Thickness dependent transition from the 1T′ to Weyl semimetal phase in ultrathin MoTe2: electrical transport, noise and Raman studies

Abstract

Bulk 1T′-MoTe₂ shows a structural phase transition from the 1T′ to Weyl semimetallic (WSM) T_d phase at ∼240 K. This phase transition and transport properties in the two phases have not been investigated on ultra-thin crystals. Here we report electrical transport, 1/f noise and Raman studies on ultra-thin 1T′-MoTe₂ (∼5 to 16 nm thick) field-effect transistor (FETs) devices as a function of temperature. The electrical resistivities for a thickness of 16 nm and 11 nm show maxima at temperatures of 208 K and 178 K, respectively, making a transition from the semiconducting to semi-metallic phase, hitherto not observed in bulk samples.

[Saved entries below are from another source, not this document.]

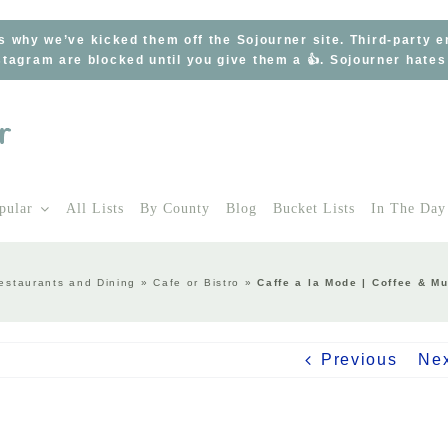
s why we’ve kicked them off the Sojourner site. Third-party 
tagram are blocked until you give them a 👍. Sojourner hate
pular
All Lists
By County
Blog
Bucket Lists
In The Day
estaurants and Dining
»
Cafe or Bistro
»
Caffe a la Mode | Coffee & M
Previous
Ne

Raman frequencies and linewidths for an 11 nm thick crystal show a change around 178 K, attributed to the additional contribution to the phonon self-energy due to the enhanced electron–phonon interaction in the WSM phase. Furthermore, the resistivity at low temperature shows an upturn below 20 K along with the maximum in the power spectral density of the low frequency 1/f noise. The latter rules out the metal–insulator transition (MIT) being responsible for the upturn of resistivity below 20 K. The low temperature resistivity follows ρ ∝ 1/T, changing to ρ ∝ T with increasing temperature supports electron–electron interaction physics at electron–hole symmetric Weyl nodes below 20 K. These observations will pave the way to unravel the properties of the WSM state in layered ultra-thin van der Waals materials.